**Supplied data**

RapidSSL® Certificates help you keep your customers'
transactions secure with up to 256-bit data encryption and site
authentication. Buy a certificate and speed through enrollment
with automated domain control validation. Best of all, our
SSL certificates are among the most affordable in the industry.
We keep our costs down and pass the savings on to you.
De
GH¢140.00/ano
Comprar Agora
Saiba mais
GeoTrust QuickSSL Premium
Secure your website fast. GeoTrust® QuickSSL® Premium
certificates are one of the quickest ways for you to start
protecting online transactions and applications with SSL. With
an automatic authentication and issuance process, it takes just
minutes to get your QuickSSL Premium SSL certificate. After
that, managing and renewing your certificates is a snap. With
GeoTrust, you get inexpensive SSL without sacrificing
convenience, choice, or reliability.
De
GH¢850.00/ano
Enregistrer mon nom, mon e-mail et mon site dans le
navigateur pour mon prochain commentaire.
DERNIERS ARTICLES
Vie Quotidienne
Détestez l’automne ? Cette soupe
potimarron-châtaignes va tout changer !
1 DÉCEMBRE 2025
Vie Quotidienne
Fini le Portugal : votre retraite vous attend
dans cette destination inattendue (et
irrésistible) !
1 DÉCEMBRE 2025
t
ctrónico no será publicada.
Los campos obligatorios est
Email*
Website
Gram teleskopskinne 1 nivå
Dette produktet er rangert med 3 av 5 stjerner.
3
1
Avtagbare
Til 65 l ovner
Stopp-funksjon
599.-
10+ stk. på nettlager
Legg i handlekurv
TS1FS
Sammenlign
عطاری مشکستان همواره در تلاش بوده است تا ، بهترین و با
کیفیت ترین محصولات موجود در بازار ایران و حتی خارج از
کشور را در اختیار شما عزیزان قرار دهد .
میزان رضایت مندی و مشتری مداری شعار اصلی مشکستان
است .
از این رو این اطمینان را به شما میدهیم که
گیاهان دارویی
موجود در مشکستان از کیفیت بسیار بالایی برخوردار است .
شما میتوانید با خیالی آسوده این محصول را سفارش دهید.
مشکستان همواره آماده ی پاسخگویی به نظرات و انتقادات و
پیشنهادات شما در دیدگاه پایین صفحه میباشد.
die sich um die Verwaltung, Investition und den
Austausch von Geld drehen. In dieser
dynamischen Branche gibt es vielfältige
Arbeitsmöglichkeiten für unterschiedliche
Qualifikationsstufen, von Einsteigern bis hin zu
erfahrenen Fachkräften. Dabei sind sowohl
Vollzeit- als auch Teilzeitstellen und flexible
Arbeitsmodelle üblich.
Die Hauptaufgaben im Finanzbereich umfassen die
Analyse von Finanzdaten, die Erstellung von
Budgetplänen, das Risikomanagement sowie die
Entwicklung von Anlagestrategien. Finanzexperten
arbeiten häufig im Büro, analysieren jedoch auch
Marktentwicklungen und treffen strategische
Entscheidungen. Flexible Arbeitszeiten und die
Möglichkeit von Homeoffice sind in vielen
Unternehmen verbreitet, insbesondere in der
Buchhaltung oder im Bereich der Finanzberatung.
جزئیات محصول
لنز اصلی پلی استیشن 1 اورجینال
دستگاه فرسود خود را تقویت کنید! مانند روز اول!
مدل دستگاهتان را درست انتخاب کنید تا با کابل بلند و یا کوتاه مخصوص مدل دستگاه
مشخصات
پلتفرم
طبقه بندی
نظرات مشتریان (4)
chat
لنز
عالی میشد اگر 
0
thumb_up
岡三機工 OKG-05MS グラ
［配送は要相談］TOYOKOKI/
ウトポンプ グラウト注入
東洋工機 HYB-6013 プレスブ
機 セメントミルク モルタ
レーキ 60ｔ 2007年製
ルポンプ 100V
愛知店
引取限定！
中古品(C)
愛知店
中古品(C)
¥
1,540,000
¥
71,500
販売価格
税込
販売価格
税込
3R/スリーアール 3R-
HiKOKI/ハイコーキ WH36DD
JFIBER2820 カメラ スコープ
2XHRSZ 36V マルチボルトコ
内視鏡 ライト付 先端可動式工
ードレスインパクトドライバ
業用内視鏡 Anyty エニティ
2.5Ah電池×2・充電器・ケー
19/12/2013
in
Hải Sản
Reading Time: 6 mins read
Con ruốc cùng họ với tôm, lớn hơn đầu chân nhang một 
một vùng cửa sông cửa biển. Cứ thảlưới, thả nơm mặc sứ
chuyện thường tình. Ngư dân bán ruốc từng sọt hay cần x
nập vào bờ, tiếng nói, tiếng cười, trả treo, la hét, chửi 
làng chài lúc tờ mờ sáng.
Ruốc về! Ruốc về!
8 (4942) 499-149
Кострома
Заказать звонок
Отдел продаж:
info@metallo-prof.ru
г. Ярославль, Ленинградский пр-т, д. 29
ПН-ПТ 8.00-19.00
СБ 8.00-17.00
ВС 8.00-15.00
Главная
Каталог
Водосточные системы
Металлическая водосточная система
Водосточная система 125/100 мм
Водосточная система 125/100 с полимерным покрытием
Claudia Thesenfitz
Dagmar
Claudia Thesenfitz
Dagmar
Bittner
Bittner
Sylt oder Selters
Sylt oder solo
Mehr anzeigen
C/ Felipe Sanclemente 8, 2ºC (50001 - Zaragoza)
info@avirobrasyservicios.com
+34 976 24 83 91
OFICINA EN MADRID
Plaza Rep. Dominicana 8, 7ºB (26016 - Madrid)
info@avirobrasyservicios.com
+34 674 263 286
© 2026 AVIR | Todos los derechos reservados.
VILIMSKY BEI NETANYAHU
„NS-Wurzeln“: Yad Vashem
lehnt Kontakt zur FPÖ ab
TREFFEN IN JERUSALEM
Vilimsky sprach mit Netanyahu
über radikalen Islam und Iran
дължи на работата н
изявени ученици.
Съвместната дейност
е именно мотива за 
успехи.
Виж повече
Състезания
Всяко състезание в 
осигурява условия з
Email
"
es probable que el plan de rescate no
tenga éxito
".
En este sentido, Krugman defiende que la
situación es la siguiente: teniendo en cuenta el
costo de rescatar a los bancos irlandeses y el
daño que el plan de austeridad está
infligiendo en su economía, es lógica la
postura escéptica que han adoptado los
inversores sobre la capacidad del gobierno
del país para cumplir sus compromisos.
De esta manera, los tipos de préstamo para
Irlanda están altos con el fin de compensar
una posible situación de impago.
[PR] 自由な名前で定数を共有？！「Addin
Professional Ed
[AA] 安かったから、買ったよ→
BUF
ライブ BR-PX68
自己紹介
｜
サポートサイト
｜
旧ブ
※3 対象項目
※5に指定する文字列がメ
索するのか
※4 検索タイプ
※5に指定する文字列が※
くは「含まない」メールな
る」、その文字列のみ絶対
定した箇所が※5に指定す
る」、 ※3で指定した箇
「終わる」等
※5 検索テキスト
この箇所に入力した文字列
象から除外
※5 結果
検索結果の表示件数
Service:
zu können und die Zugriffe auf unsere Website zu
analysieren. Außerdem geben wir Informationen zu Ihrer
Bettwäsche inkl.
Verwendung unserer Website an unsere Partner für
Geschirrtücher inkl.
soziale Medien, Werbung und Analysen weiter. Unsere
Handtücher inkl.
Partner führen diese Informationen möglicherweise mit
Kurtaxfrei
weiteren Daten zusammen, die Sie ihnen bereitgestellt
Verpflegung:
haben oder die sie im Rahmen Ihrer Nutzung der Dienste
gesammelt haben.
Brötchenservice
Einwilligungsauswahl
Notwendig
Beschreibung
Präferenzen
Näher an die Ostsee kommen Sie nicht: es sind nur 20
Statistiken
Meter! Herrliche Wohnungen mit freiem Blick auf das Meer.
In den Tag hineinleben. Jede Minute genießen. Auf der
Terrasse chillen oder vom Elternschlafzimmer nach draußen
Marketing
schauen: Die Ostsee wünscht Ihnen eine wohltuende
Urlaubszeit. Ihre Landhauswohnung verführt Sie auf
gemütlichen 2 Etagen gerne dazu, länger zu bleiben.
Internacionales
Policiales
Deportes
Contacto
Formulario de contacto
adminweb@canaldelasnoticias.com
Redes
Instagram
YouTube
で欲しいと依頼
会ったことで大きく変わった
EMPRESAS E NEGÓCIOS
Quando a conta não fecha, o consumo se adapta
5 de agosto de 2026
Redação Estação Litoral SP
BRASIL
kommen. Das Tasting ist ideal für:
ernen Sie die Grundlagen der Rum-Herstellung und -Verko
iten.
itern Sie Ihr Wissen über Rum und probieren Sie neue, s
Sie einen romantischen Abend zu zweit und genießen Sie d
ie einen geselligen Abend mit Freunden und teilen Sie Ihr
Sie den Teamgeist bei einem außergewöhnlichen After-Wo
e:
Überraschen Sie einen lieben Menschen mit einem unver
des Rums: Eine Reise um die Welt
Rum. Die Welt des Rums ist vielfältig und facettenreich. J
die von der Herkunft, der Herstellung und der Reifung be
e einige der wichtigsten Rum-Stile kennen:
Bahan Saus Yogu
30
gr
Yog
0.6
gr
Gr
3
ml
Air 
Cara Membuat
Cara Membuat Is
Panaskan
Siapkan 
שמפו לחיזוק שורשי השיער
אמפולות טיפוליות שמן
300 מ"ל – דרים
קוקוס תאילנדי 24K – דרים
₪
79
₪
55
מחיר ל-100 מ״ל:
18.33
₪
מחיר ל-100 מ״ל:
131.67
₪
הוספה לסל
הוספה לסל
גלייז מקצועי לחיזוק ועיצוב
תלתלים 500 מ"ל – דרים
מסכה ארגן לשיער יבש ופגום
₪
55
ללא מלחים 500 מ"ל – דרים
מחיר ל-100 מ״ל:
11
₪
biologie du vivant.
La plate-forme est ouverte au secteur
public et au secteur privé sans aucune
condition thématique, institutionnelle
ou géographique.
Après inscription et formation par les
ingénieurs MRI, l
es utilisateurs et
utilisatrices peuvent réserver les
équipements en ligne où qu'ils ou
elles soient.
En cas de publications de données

**Task statement**
Write out the records exactly, starting at the first line and stopping after the line that contains "GH¢140.00/ano".

**Task result**
RapidSSL® Certificates help you keep your customers'
transactions secure with up to 256-bit data encryption and site
authentication. Buy a certificate and speed through enrollment
with automated domain control validation. Best of all, our
SSL certificates are among the most affordable in the industry.
We keep our costs down and pass the savings on to you.
De
GH¢140.00/ano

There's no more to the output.